REQUIRED ACTION:
Would you transcribe exactly the lines below, starting at the one that contains "Includes a bonus" and ending with the last line, both included? Leave out all other lines.

SUPPLIED MATERIAL:
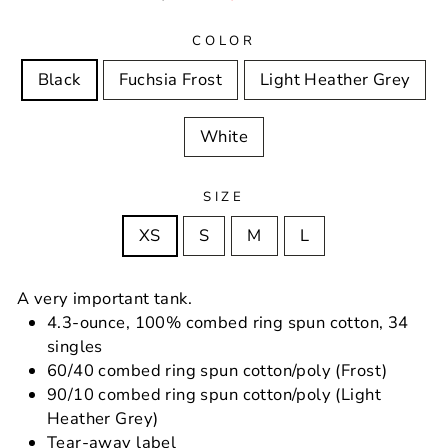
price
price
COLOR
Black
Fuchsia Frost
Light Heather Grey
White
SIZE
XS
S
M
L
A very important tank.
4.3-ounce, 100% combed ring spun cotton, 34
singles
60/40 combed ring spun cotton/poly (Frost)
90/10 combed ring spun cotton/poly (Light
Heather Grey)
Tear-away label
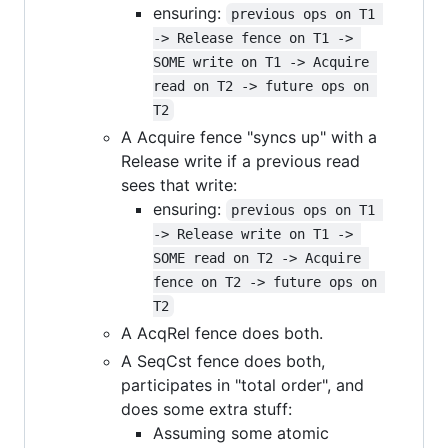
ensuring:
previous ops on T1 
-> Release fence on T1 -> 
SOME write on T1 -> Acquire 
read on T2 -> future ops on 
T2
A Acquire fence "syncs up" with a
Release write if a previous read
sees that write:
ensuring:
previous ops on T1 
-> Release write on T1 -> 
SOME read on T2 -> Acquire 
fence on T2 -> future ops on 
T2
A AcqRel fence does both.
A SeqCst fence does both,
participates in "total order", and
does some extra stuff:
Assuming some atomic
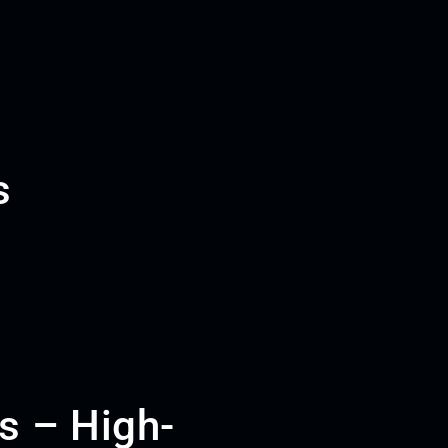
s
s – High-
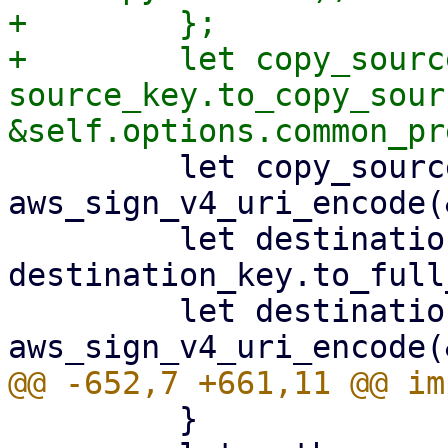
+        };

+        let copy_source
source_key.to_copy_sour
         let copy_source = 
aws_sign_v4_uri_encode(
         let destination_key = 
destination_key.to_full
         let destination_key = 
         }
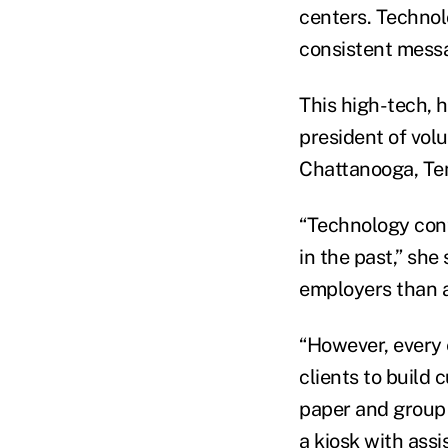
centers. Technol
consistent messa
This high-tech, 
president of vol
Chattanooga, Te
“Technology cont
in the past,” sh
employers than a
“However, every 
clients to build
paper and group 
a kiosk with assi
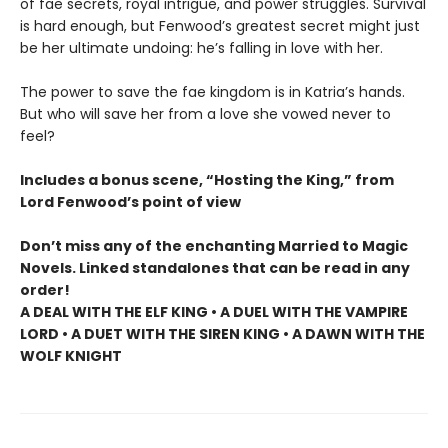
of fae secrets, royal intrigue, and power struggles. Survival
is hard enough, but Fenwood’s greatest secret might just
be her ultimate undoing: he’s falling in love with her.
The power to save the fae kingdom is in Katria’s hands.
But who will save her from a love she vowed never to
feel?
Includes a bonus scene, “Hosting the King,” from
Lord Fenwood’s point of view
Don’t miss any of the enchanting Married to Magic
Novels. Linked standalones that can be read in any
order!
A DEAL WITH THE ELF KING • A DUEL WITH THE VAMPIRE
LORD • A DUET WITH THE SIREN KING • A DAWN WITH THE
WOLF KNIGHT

COMPLETED TASK:
Includes a bonus scene, “Hosting the King,” from
Lord Fenwood’s point of view
Don’t miss any of the enchanting Married to Magic
Novels. Linked standalones that can be read in any
order!
A DEAL WITH THE ELF KING • A DUEL WITH THE VAMPIRE
LORD • A DUET WITH THE SIREN KING • A DAWN WITH THE
WOLF KNIGHT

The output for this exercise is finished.